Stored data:
"""
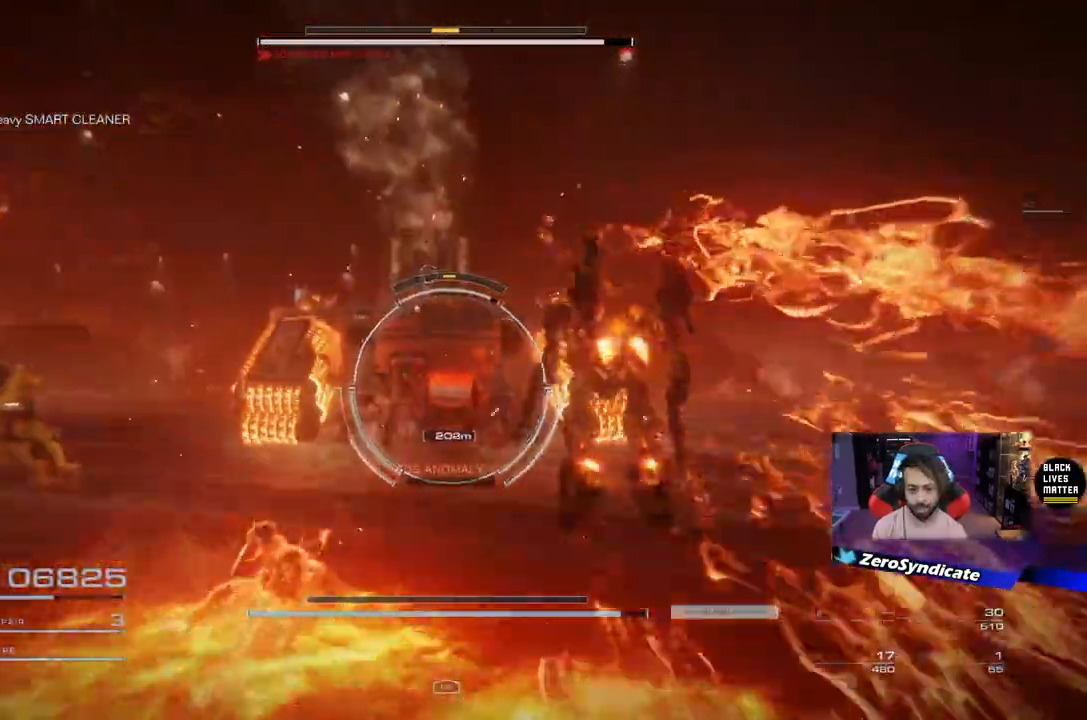
{"buttons": [], "left_stick": "up", "right_stick": "center", "events": [[17, "left_stick", "up"], [50, "L2", "up"], [283, "right_stick", "down"], [350, "right_stick", "center"]]}
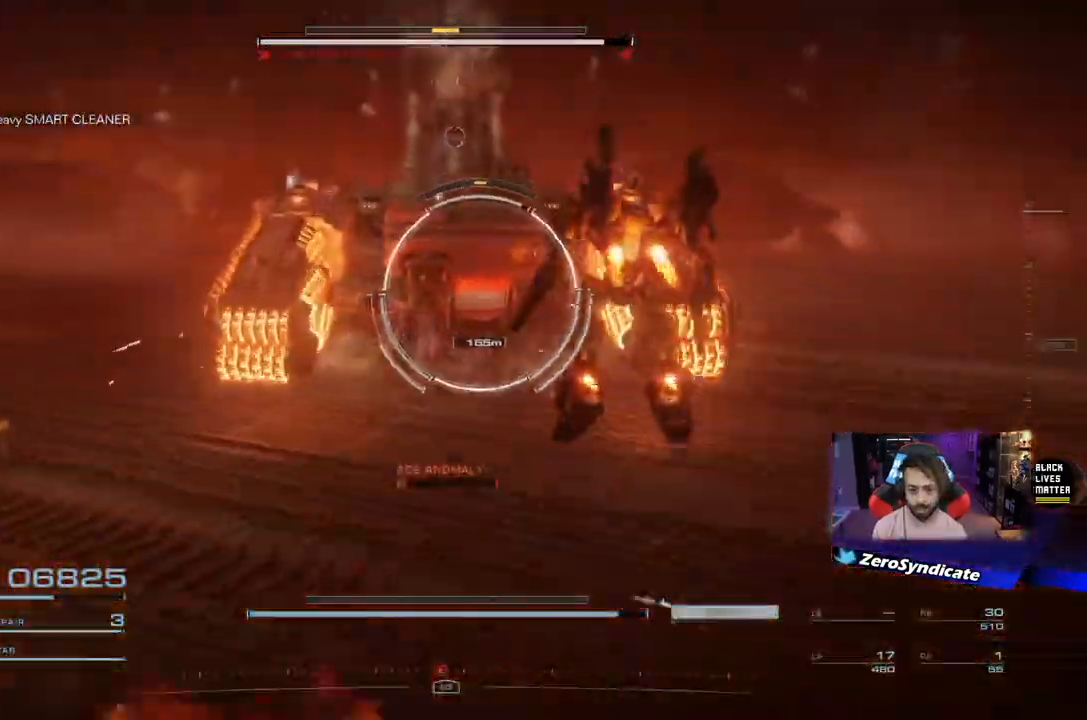
{"buttons": ["R1"], "left_stick": "up-right", "right_stick": "up-right", "events": [[400, "R1", "down"], [417, "left_stick", "up-right"], [433, "right_stick", "up-right"]]}
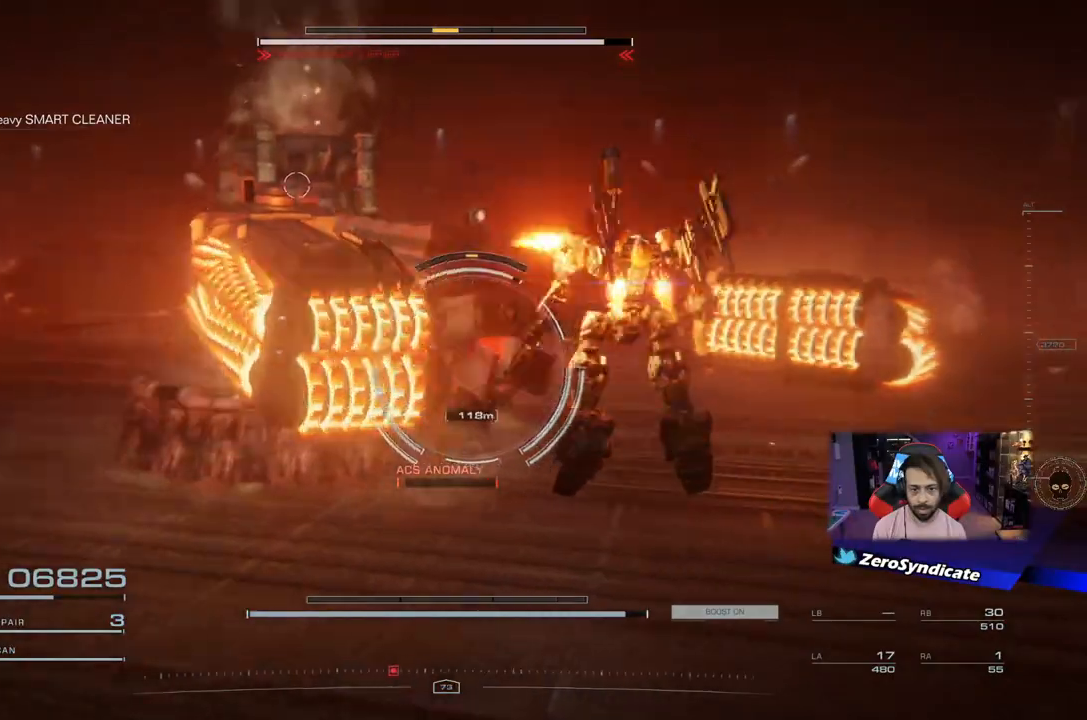
{"buttons": [], "left_stick": "up-left", "right_stick": "left", "events": [[67, "R1", "up"], [67, "left_stick", "right"], [117, "right_stick", "center"], [283, "left_stick", "up-right"], [450, "left_stick", "up-left"], [467, "right_stick", "left"]]}
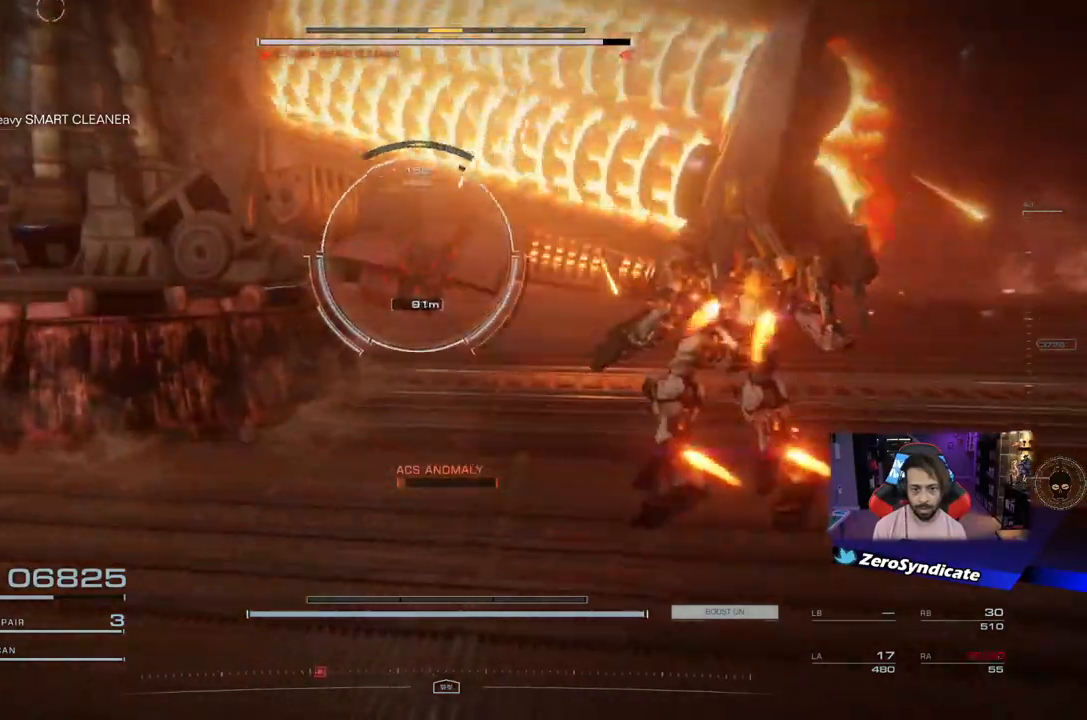
{"buttons": [], "left_stick": "up-left", "right_stick": "left", "events": [[267, "left_stick", "up"], [300, "R2", "down"], [450, "R2", "up"], [483, "left_stick", "up-left"]]}
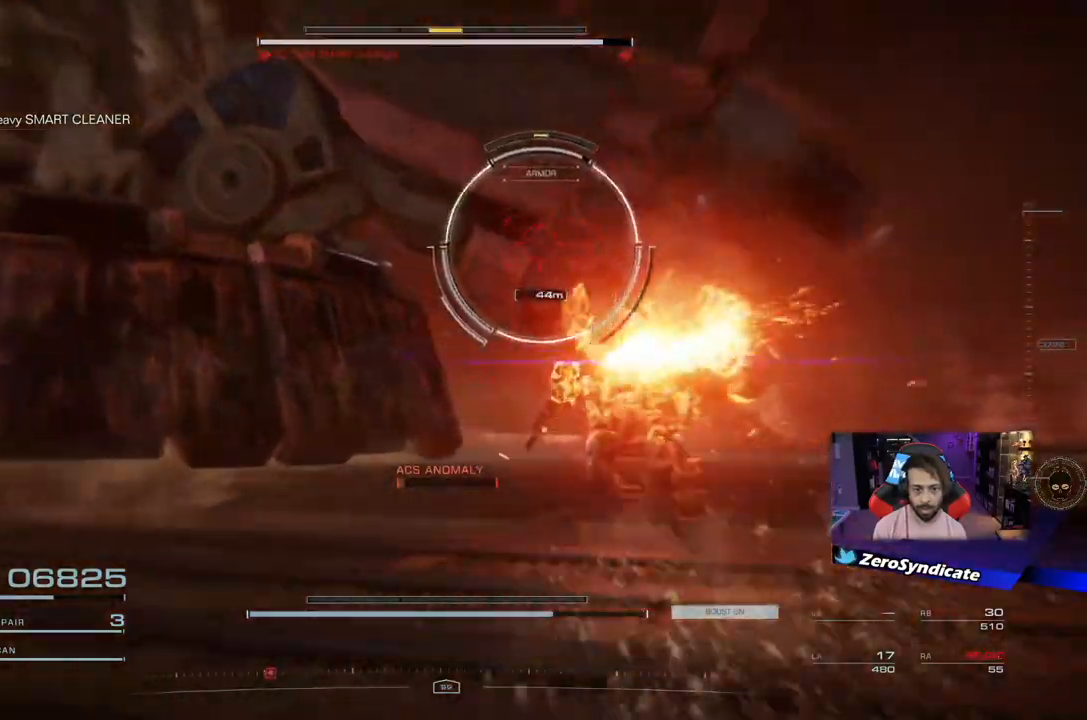
{"buttons": [], "left_stick": "right", "right_stick": "left", "events": [[200, "right_stick", "center"], [283, "left_stick", "up-right"], [417, "left_stick", "right"], [467, "right_stick", "left"]]}
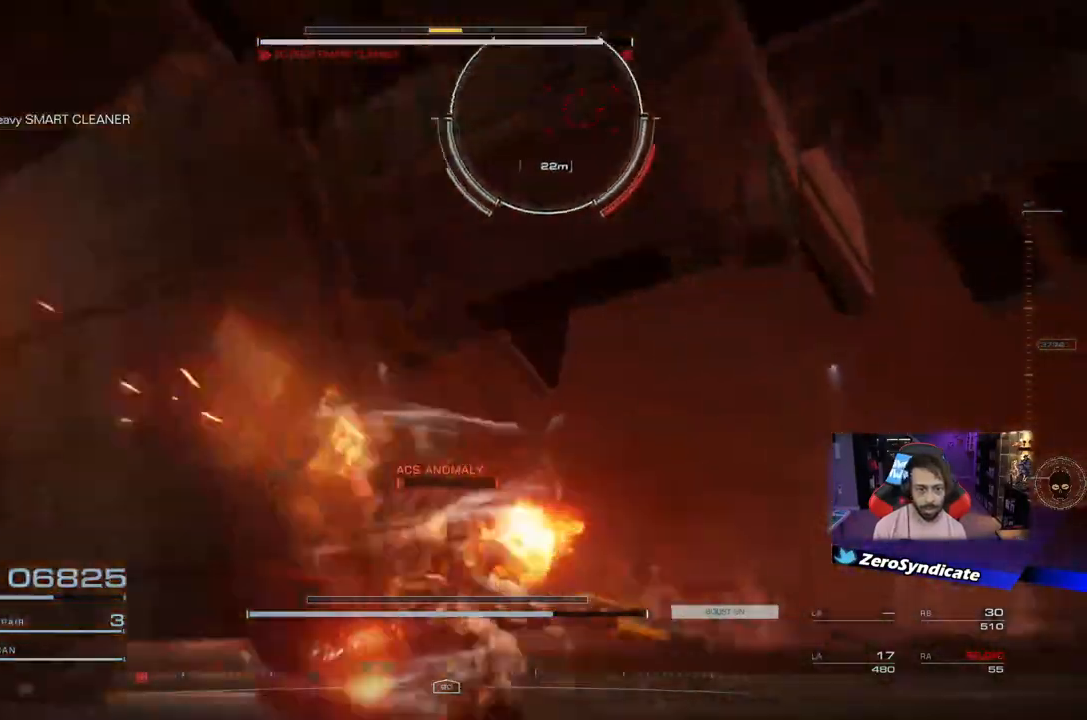
{"buttons": [], "left_stick": "right", "right_stick": "left", "events": [[117, "left_stick", "up-right"], [317, "left_stick", "right"]]}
"""
What the task asks:
Exact copy, no pictures: return the entries word for word.

Answer to this problem:
{"buttons": [], "left_stick": "up", "right_stick": "center", "events": [[17, "left_stick", "up"], [50, "L2", "up"], [283, "right_stick", "down"], [350, "right_stick", "center"]]}
{"buttons": ["R1"], "left_stick": "up-right", "right_stick": "up-right", "events": [[400, "R1", "down"], [417, "left_stick", "up-right"], [433, "right_stick", "up-right"]]}
{"buttons": [], "left_stick": "up-left", "right_stick": "left", "events": [[67, "R1", "up"], [67, "left_stick", "right"], [117, "right_stick", "center"], [283, "left_stick", "up-right"], [450, "left_stick", "up-left"], [467, "right_stick", "left"]]}
{"buttons": [], "left_stick": "up-left", "right_stick": "left", "events": [[267, "left_stick", "up"], [300, "R2", "down"], [450, "R2", "up"], [483, "left_stick", "up-left"]]}
{"buttons": [], "left_stick": "right", "right_stick": "left", "events": [[200, "right_stick", "center"], [283, "left_stick", "up-right"], [417, "left_stick", "right"], [467, "right_stick", "left"]]}
{"buttons": [], "left_stick": "right", "right_stick": "left", "events": [[117, "left_stick", "up-right"], [317, "left_stick", "right"]]}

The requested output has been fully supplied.